Methods: The electrical activity of the isolated right atrium of rats, under different RFA strategies on the epicardium (0.5, 1.5, 2, 2.5, 3, 4 s), was acquired for 4 s on the epicardium (Electrical Mapping) and simultaneously on the endocardium (Optical Mapping). Analyses were concentrated on time and frequency, through analysis of optical action potentials (OAPs) and electrograms (EGMS) signal’s morphology, local activation time (LAT), isochronous maps, conduction velocity (CV), dominant frequency (DF) and organization index (OI).

Results: The morphology of OAPs and EGMs was altered as the RFA increased. EGMs present a lower negative peak after 2.5 s. The correlation mostly decreased after RFA of 2.5 s in the ablated area. The difference of LAT times of EMGs increased from 10.8 to 23.9 ms as the RFA time increases, and from 8.7 to 76.6 ms for OAPs. CV, reduced from 862 to 5 mm/s (4 s) within the ablated area. Action potential duration increase until 2.5 s of RFA and then decreased.

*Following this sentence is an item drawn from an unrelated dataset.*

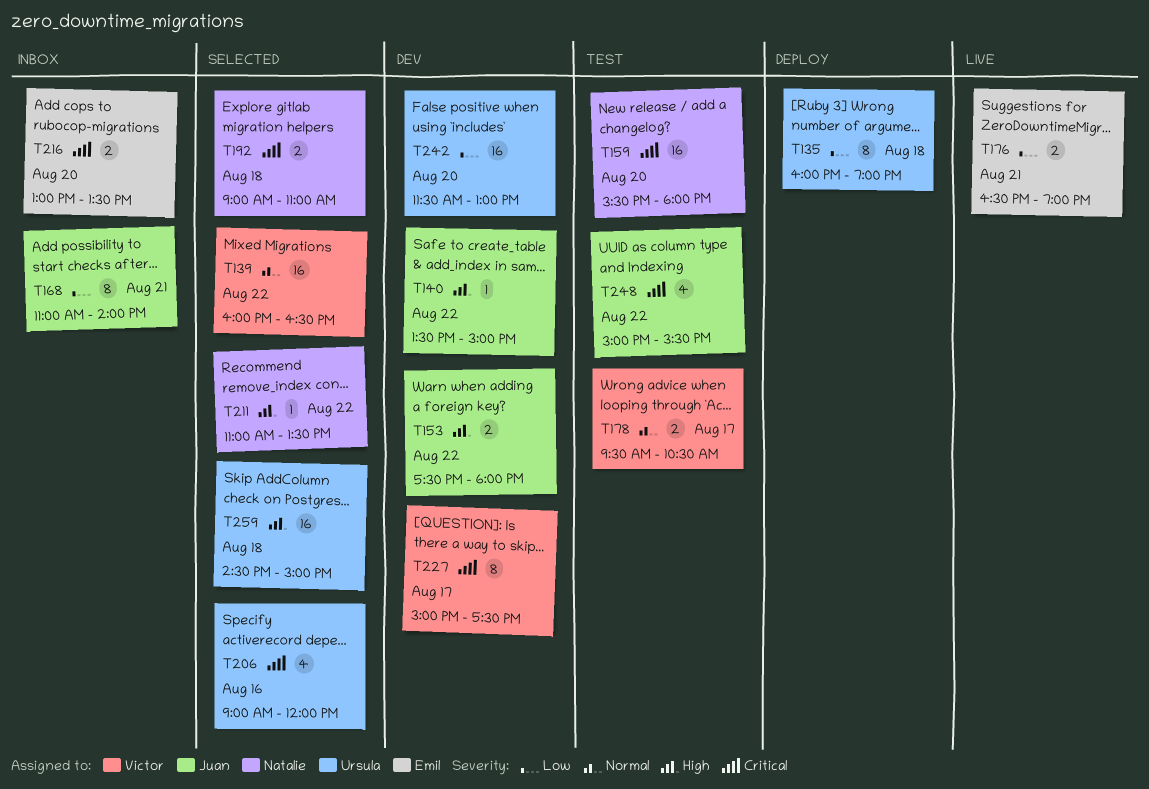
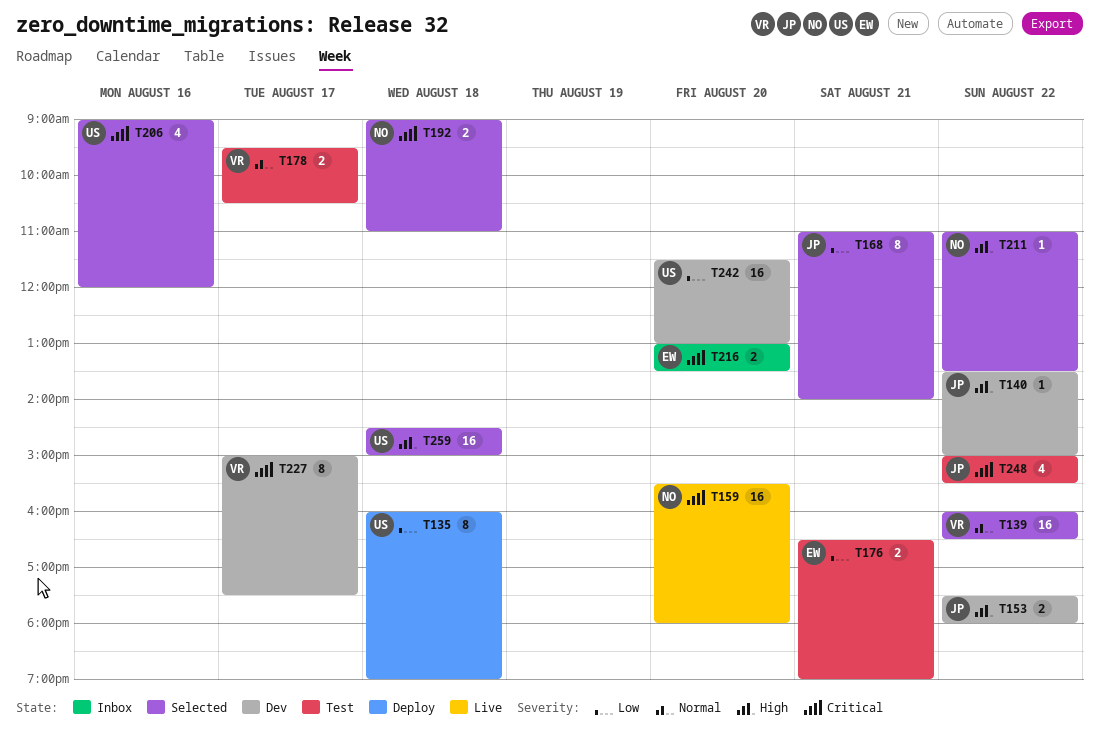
T159, status: Test -> Live
T168, status: Inbox -> Selected
T176, status: Live -> Test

DF maps up to RFA of 2.5 s have large areas of 6.7 Hz (baseline) and changed within 5.4 and 9.4 Hz in the ablated area, whereas the DF of EGMs was 4.7 Hz (4 s). The OI for the OAPs in the ablated area is reduced, in contrast to the EGMs.

Discussion: The ablated area presents electrophysiology differences in time and frequency when compared with areas underneath the contact electrodes area. Changes in morphology, time and frequency are detected after 2.5 s of RFA.